* **TASK TO CARRY OUT**
From the records below, set down exactly the lines starting with the line that contains "Certification | 2+2 | 4,0 |" and going on through the line that contains "Management | 2+2 | 4,0 |". Nothing else is wanted.

* **DATA SHOWN**
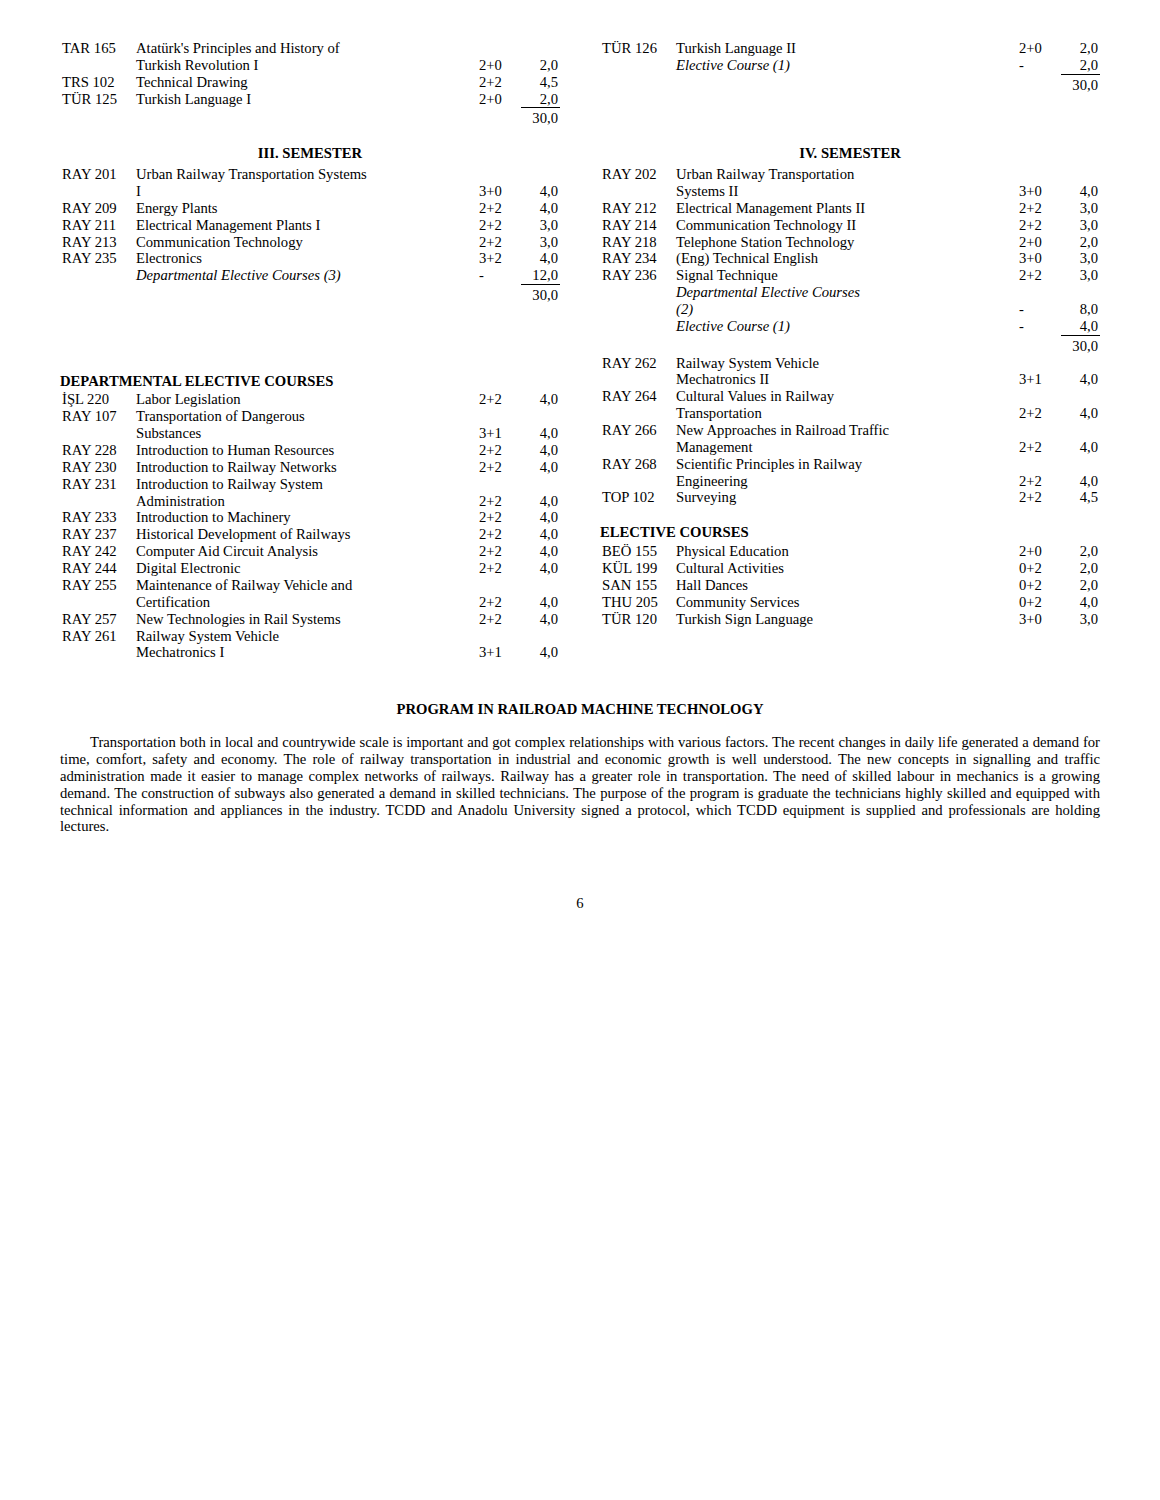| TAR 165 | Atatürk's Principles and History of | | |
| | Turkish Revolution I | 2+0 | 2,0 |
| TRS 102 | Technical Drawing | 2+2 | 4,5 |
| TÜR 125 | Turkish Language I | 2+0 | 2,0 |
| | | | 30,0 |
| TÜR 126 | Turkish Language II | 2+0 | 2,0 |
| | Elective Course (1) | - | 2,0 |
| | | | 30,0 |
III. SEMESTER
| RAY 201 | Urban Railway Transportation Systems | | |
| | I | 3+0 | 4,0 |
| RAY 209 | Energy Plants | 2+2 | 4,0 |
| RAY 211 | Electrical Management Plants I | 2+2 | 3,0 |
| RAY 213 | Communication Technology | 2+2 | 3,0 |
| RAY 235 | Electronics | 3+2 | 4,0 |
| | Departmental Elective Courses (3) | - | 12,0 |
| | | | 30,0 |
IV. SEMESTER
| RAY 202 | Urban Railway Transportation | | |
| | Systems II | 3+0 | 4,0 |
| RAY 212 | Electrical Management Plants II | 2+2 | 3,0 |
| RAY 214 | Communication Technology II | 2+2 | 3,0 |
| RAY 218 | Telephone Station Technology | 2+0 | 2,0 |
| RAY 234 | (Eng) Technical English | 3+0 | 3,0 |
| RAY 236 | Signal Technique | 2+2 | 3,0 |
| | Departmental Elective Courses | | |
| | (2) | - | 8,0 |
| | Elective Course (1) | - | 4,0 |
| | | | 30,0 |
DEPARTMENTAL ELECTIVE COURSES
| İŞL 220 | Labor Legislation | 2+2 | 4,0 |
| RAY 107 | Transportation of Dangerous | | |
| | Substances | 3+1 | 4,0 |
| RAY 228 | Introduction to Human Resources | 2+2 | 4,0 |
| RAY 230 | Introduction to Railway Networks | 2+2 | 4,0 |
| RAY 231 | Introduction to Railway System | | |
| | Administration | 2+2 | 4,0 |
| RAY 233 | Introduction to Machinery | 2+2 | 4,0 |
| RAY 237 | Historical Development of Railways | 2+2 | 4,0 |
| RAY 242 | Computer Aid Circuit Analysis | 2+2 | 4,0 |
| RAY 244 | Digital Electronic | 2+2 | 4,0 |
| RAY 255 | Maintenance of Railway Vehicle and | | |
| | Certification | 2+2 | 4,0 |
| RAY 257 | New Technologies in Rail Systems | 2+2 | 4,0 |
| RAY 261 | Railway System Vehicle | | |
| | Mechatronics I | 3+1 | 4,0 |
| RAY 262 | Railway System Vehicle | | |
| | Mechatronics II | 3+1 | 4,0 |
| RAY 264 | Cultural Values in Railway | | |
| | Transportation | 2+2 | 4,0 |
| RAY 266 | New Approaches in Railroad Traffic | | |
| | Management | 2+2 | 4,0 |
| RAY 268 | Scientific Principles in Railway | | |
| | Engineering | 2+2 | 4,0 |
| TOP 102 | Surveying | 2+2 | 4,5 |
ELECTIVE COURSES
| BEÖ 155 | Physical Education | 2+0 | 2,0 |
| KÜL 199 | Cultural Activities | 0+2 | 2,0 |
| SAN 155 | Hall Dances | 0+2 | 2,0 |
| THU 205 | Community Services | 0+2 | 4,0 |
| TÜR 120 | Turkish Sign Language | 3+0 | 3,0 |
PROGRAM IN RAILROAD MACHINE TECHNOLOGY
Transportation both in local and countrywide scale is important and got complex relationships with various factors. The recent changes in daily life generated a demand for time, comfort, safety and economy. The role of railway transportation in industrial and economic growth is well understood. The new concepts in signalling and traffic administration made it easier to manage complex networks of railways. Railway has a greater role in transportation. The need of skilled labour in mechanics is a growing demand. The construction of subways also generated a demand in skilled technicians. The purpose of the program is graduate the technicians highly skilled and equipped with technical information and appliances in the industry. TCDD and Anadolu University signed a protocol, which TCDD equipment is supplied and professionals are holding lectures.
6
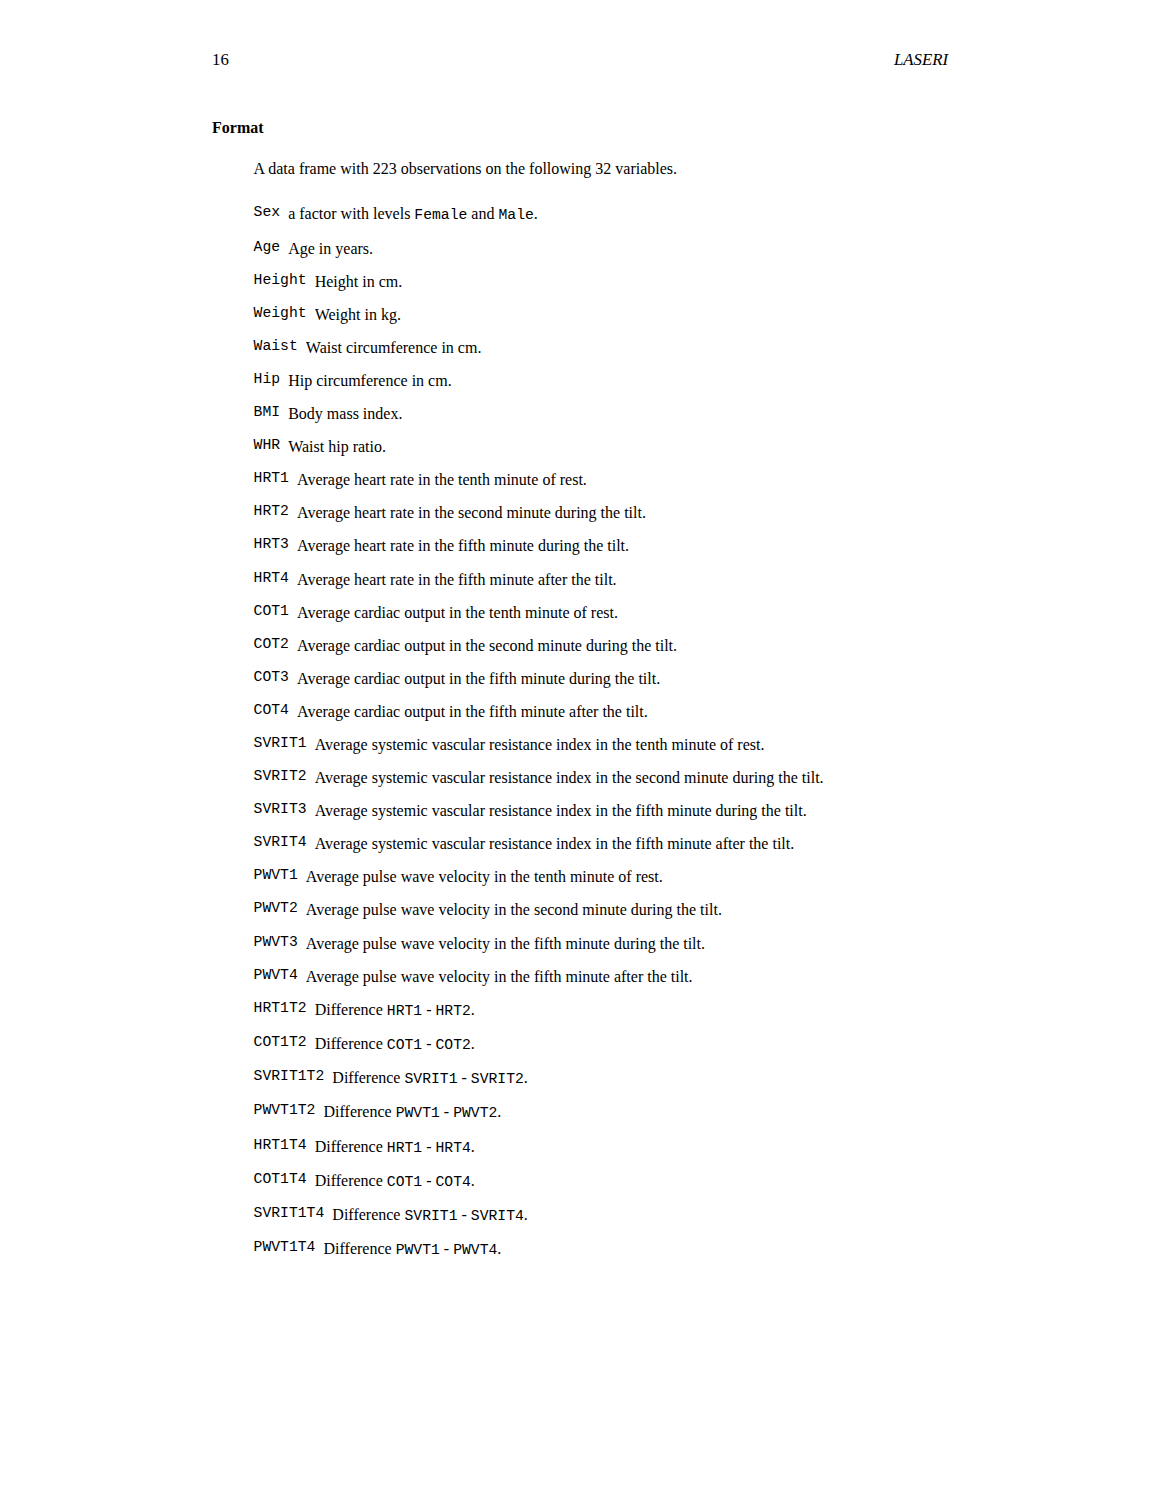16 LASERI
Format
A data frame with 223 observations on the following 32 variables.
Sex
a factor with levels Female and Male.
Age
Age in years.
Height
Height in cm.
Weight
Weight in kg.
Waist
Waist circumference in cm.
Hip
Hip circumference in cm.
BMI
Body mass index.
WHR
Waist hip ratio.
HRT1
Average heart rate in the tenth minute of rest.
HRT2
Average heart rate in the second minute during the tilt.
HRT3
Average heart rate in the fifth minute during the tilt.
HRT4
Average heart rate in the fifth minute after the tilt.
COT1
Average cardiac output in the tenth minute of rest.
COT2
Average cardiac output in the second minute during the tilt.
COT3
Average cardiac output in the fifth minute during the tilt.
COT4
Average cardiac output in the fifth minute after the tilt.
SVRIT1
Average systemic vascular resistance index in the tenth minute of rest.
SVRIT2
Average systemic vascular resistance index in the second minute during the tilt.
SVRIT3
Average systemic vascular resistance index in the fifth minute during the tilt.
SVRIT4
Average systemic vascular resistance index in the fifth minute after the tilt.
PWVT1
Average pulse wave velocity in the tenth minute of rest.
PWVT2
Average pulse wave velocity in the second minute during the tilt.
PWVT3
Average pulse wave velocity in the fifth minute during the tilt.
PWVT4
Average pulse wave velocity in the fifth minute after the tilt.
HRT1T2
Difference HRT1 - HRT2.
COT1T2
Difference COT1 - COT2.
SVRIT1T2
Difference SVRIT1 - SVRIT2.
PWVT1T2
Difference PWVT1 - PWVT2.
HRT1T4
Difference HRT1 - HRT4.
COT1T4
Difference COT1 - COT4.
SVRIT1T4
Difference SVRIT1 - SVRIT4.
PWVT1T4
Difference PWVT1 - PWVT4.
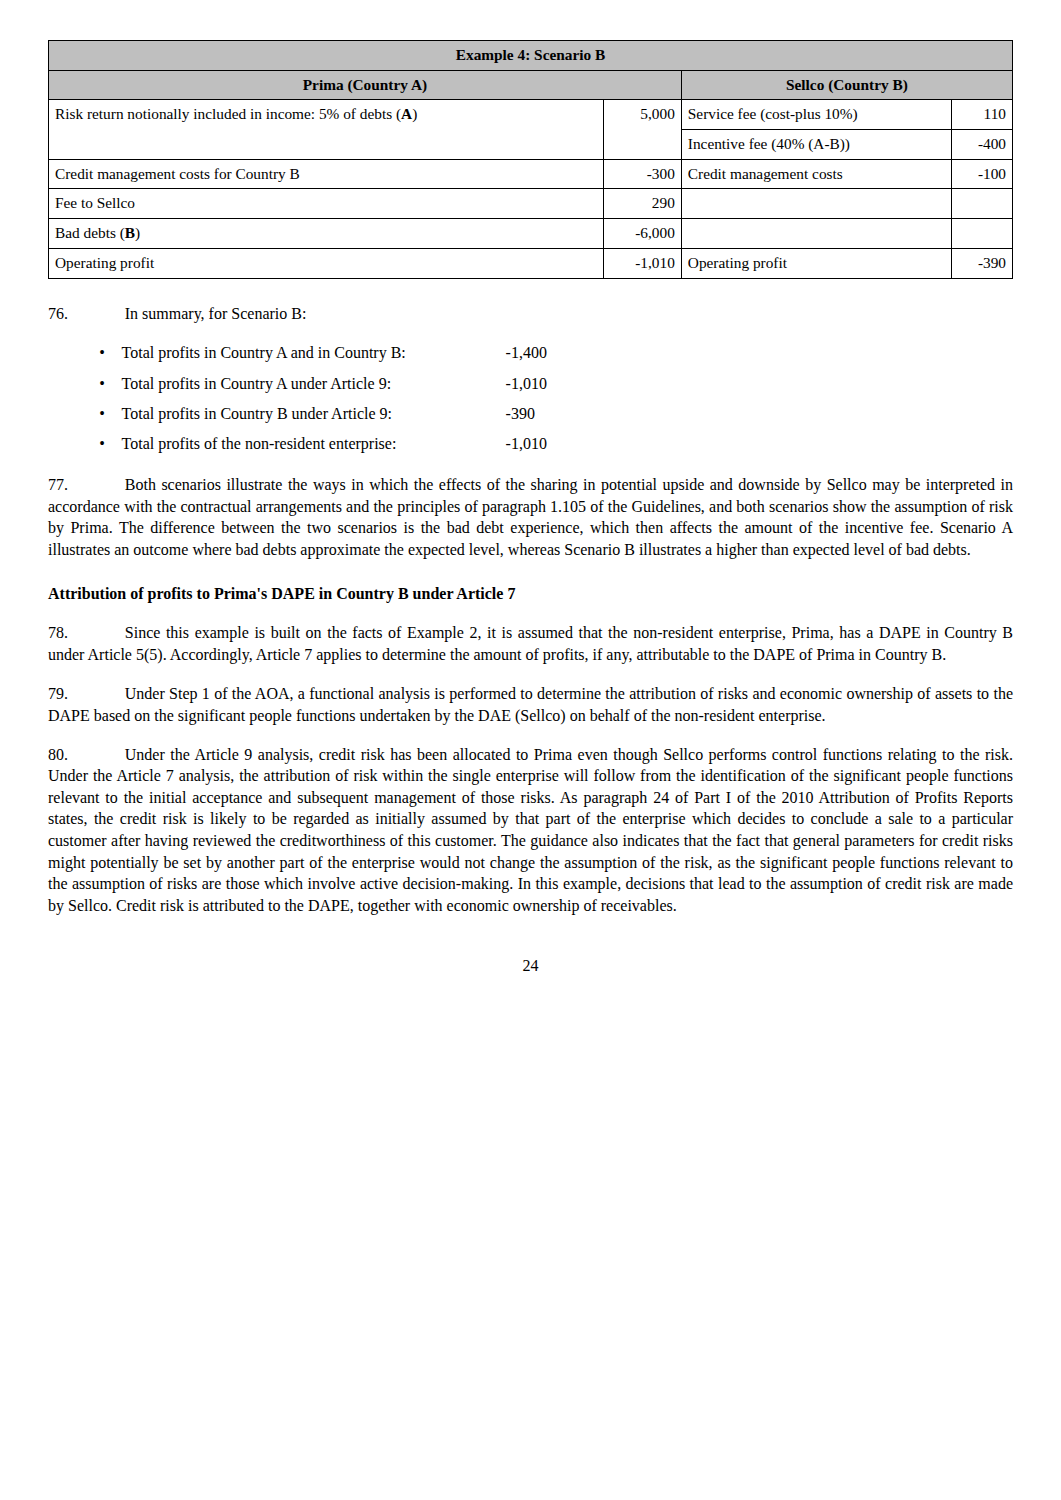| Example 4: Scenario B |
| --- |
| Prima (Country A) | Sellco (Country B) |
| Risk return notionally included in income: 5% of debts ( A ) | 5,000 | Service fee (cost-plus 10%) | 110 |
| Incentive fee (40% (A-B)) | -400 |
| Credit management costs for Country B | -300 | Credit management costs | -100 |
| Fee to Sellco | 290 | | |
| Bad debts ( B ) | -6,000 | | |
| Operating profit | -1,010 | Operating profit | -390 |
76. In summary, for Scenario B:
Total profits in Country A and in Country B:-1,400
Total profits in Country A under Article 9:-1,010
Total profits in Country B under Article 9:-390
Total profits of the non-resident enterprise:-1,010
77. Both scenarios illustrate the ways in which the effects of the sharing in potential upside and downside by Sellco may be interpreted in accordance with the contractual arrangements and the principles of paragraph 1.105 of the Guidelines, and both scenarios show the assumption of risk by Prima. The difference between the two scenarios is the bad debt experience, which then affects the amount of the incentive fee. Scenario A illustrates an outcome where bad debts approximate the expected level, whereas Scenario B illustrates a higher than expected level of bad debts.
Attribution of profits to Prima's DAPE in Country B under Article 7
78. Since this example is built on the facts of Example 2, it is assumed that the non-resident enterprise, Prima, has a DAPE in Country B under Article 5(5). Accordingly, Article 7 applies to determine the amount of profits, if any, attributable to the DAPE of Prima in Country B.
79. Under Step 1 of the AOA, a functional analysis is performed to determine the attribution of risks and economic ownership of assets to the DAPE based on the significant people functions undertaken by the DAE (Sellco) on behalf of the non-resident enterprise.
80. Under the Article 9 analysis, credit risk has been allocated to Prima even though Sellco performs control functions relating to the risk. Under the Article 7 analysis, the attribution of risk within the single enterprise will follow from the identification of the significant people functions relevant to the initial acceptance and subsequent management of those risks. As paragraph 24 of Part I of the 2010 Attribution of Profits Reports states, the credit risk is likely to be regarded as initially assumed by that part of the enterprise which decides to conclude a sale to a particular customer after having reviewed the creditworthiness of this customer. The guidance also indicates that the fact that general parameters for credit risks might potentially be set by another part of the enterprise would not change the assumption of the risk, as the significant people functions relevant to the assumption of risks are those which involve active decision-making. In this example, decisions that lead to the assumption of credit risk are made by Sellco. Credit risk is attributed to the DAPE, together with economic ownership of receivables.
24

* **THE ANSWER**
| | Certification | 2+2 | 4,0 |
| RAY 257 | New Technologies in Rail Systems | 2+2 | 4,0 |
| RAY 261 | Railway System Vehicle | | |
| | Mechatronics I | 3+1 | 4,0 |
| RAY 262 | Railway System Vehicle | | |
| | Mechatronics II | 3+1 | 4,0 |
| RAY 264 | Cultural Values in Railway | | |
| | Transportation | 2+2 | 4,0 |
| RAY 266 | New Approaches in Railroad Traffic | | |
| | Management | 2+2 | 4,0 |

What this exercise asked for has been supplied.